“We are so many and they are so few,” one of the demonstrators at Toronto’s Climate Strike rally said to the mammoth crowd amassed at Queen’s Park on Sep. 27, 2019. At those words, goosebumps ran through my entire body.
I was at the rally that day as an organizer with Future Majority. Since August, my work — along with that of 20 fellow organizers and a team of volunteers — has been to build an uprising of young people for this federal election on the issues plaguing our generations, such as the climate crisis and unaffordability. Every day for the past month, we have walked the length and breadth of 20 campuses, talking to students about the importance of voting.
We, the people between 18 and 35 years old, form the largest voting bloc this election. We finally have power.
The 2019 federal election is a game changer for many reasons. Rahul Mehta, a Future Majority volunteer organizing students at the University of Toronto’s Mississauga campus, calls this year a “critical juncture” for politicians and their politics.
For the first time, politicians are well aware that they cannot win without a concrete, solutions-oriented agenda for mitigating the climate crisis. And according to Mehta — a lifelong resident committed to Mississauga — politicians are realizing for the first time that they are losing votes as a new generation of voters is replacing the Baby Boomers.
Politicians, without a doubt, have helped mould an image of apathetic youth. They call us lazy. They call us disengaged. It seems this is their justification for why we don’t get involved in politics. But how many of their policies actually reflect our concerns? Who among them is talking to us?
They say we’re lazy, yet according to Statistics Canada, young Canadians are more educated than older ones. They are also working more part-time jobs than ever because of a definitive lack of full-time jobs that match their qualifications and pay their bills. For the first time in 20 years, homeownership among youth has declined, and more of us are living longer with parents. We were told to follow the path of our parents’ generation, but society and its systems have changed since then and are no longer setting us up for success.
“Politicians may have written us off as apathetic,” says Adam Kain, a 17-year-old volunteer who is canvassing students at Brock University, “but what they are not realizing is that there are issues that are affecting so many young people that is igniting their spirit to get involved.”
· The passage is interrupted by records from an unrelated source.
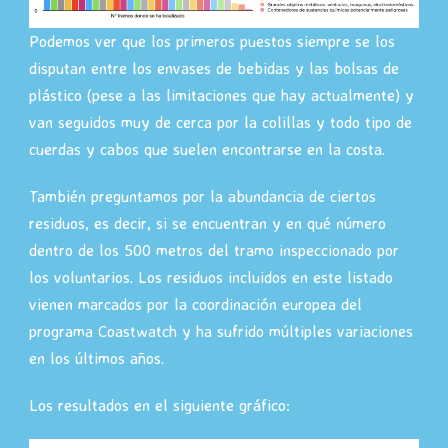
Podemos ver que los primeros puestos siempre se los
disputan entre los envases de bebidas y las bolsas de
plástico (pese a las limitaciones que hay actualmente) y
van seguidos muy de cerca por la colillas y todo tipo de
cuerdas y cabos que suelen encontrarse en la costa.
También preguntamos por la abundancia de ciertos
residuos, es decir, si se encuentran y en qué número
dentro de los 500 metros del tramo inspeccionado por
los voluntarios. Los residuos incluidos en este listado
vienen marcados por la coordinación europea del
programa Coastwatch y ha sufrido múltiples variaciones
en los últimos años.
Los resultados en el siguiente gráfico:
As an organizer, I have spoken to almost 2,000 people about the importance of voting. Together, my colleagues and I have spoken to well over 20,000 people. And no matter where we have spoken to them, the issues clearly causing stress and anxiety are the rising cost of living, student debt and the climate crisis. What also became clear from our conversations — one youth to another — is that we are not averse to politics. Each organizer arrived on campus alone, but since then has built a squad of young organizers volunteering their time to get their voices heard.
“Sometimes it feels like the existent systems are built to remind us that we are not powerful. But that’s just not true,” says Vaideehee Lanke, a 19-year-old volunteer at the University of Saskatchewan.
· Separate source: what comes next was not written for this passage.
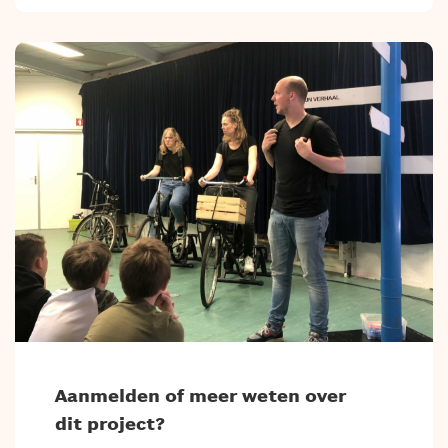
Aanmelden of meer weten over
dit project?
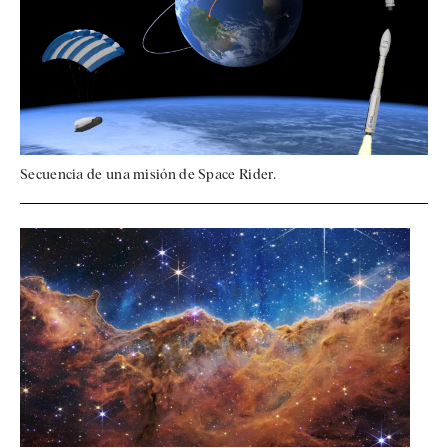
Secuencia de una misión de Space Rider.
“The value of organizing is so undervalued. We forget that to deal with national and global issues, we have to first find local solutions. The demographic is different everywhere. As local organizers, we are able to recognize grassroots issues and develop closer relations by people from the community, for the people intended to reach. And that is where the real power is.”
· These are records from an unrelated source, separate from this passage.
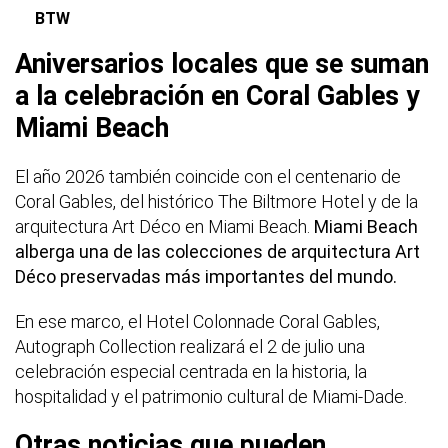
BTW
Aniversarios locales que se suman
a la celebración en Coral Gables y
Miami Beach
El año 2026 también coincide con el centenario de
Coral Gables, del histórico The Biltmore Hotel y de la
arquitectura Art Déco en Miami Beach.
Miami Beach
alberga una de las colecciones de arquitectura Art
Déco preservadas más importantes del mundo.
En ese marco, el Hotel Colonnade Coral Gables,
Autograph Collection realizará el 2 de julio una
celebración especial centrada en la historia, la
hospitalidad y el patrimonio cultural de Miami-Dade.
Otras noticias que pueden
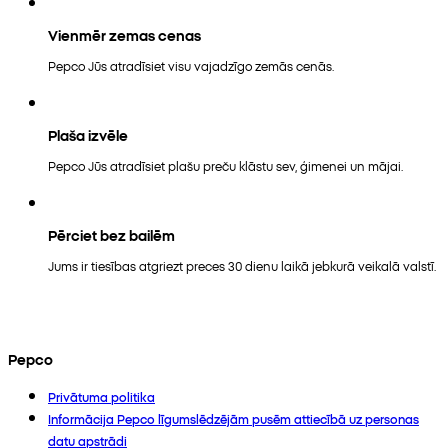
Vienmēr zemas cenas
Pepco Jūs atradīsiet visu vajadzīgo zemās cenās.
Plaša izvēle
Pepco Jūs atradīsiet plašu preču klāstu sev, ģimenei un mājai.
Pērciet bez bailēm
Jums ir tiesības atgriezt preces 30 dienu laikā jebkurā veikalā valstī.
Pepco
Privātuma politika
Informācija Pepco līgumslēdzējām pusēm attiecībā uz personas
datu apstrādi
The strike on Sep. 27 was so powerful because it was a clear-cut demonstration of the power that people in a democracy hold if they come together. Approximately 694,000 people turned up to protest against the inaction of their political representatives on the most important issue of our generation. Their presence was a warning to politicians: we need action, we need it now and you can’t remain in office without giving us solutions.
In an ideal democracy, politicians should be doing the hard work of organizers by meeting people where they are to find out about and provide solutions to the issues affecting their lives. But career politicians are only concerned with holding on to power. As soon as elections come around, so do they, with their ingenuine door-knocking and flakey promises.
“[As organizers] we’re thinking big and small at the same time. This work recognizes that there are people on different levels of civil engagement all at once, and we’re engaging them at different levels,” says Rahul. “Through intimate interactions with young people, we have actually given them time to think about their issues for the first time between all the hustle in their life.”
How can Canada expect to evolve and progress as a society if the majority of its people are living paycheque to paycheque?
Politicians need to wake up and smell the smoke. There is a network of young people across the country coming together that have been provided with the tools and skills to build a movement and use it to create serious change.
In fact, we are already together — more than 20,000 of us across Canada are mobilizing. We are mobilizing for the planet and for ourselves. Politicians may not have realized this, but we have.